Self-Tool Writing Agents

Perhaps the most “fun” and “cool” part of the live coding was demonstrating an agent’s ability to write its own tools/functions dynamically [01:17:11], [01:25:55]. This was achieved by having the model generate Python code for a function, using exec to interpret and load it into the current environment, and then adding it to the agent’s available tools [01:21:31], [01:25:42]. While noted as “super dangerous code,” it successfully demonstrated an agent creating and utilizing its own custom calculator function [01:26:03].

Debugging in Practice

The workshop explicitly included debugging, which was an expected part of the live coding process [00:01:03]. Instances of debugging included:

• Resolving audio issues with the Zoom setup [00:04:47].
• Troubleshooting code where functions were not correctly provided to the model or were hallucinated [00:30:50], [00:31:00].
• Identifying and fixing issues with printing function call results in the console [00:39:29].
• Correcting the use of eval to exec for dynamic code execution [01:21:34].
• Attempting to debug real-time API demos which proved challenging in a live setting [01:38:28], [01:39:08].
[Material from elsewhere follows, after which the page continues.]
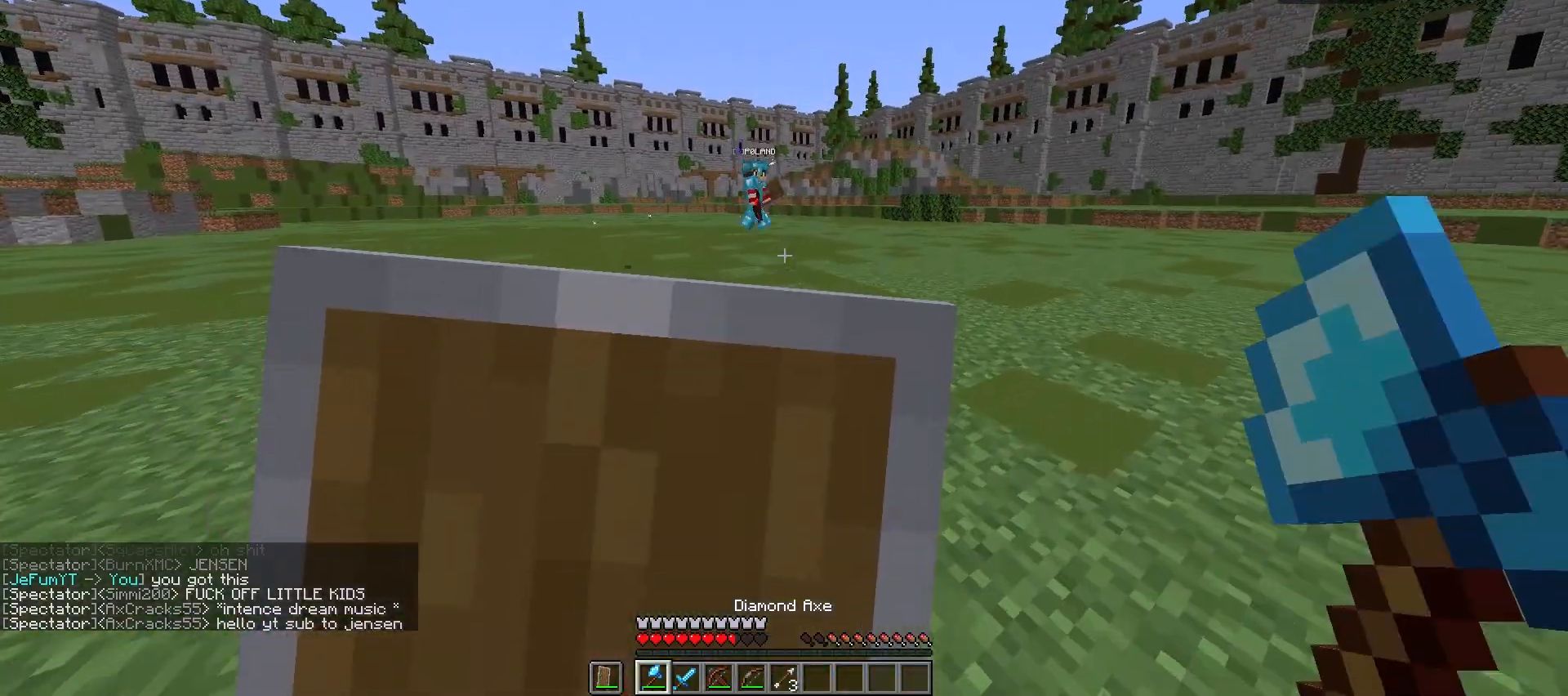
{"keys": ["d", "w"], "mouse": ["right"], "events": []}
Advanced Considerations for Functions

Scaling Functions

When dealing with dozens or hundreds of functions, several techniques were suggested:

• Multiple agents: Splitting responsibilities and function groupings among different agents, invoking the correct one as needed [01:07:53].
• Fine-tuning: It’s possible to fine-tune smaller models with many functions (e.g., 120 functions with GPT-3.5 in a latency-sensitive project) [01:08:30].
• Dynamic Function Loading: Based on user input or conversation context, only the most relevant functions are loaded into memory [01:08:51]. This can be done with embeddings or a two-step function call, where one function loads more functions (similar to a handoff) [01:09:06].
• Router Patterns: Using multiple agents and handing off to one based on the query is an effective routing strategy [01:10:26].
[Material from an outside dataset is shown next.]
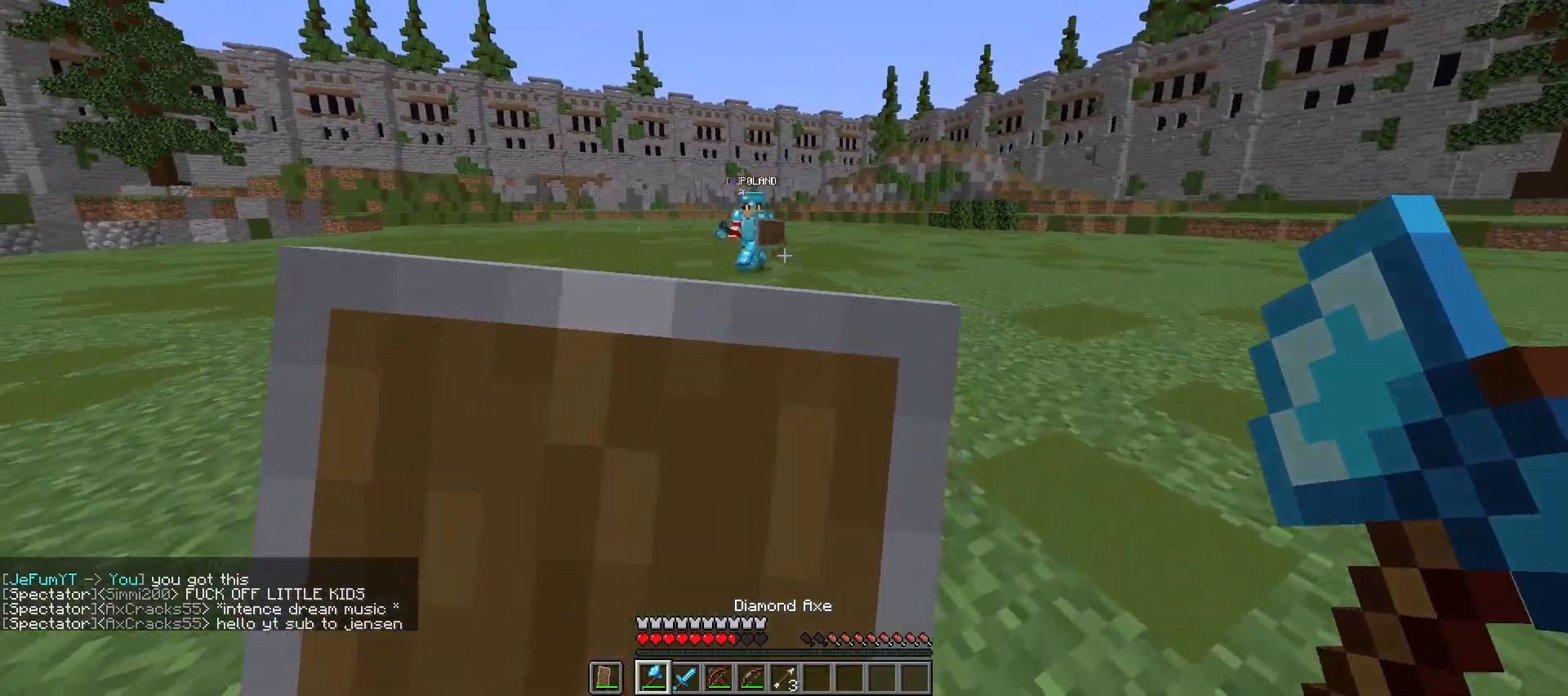
{"keys": ["d", "w"], "mouse": ["right"], "events": []}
A general rule of thumb suggested for models without extensive prompting or fine-tuning is to keep the number of tools/functions around 10 to 20 [01:16:20].

Function Calling in Vision Models

Regarding vision models, it was noted that while it is technically possible with post-training, the current API for GPT-4 does not expose or allow functions to be called within the model’s “thought” process or internal chain of thought. Function calls currently happen at the very end of the model’s generation [01:09:36].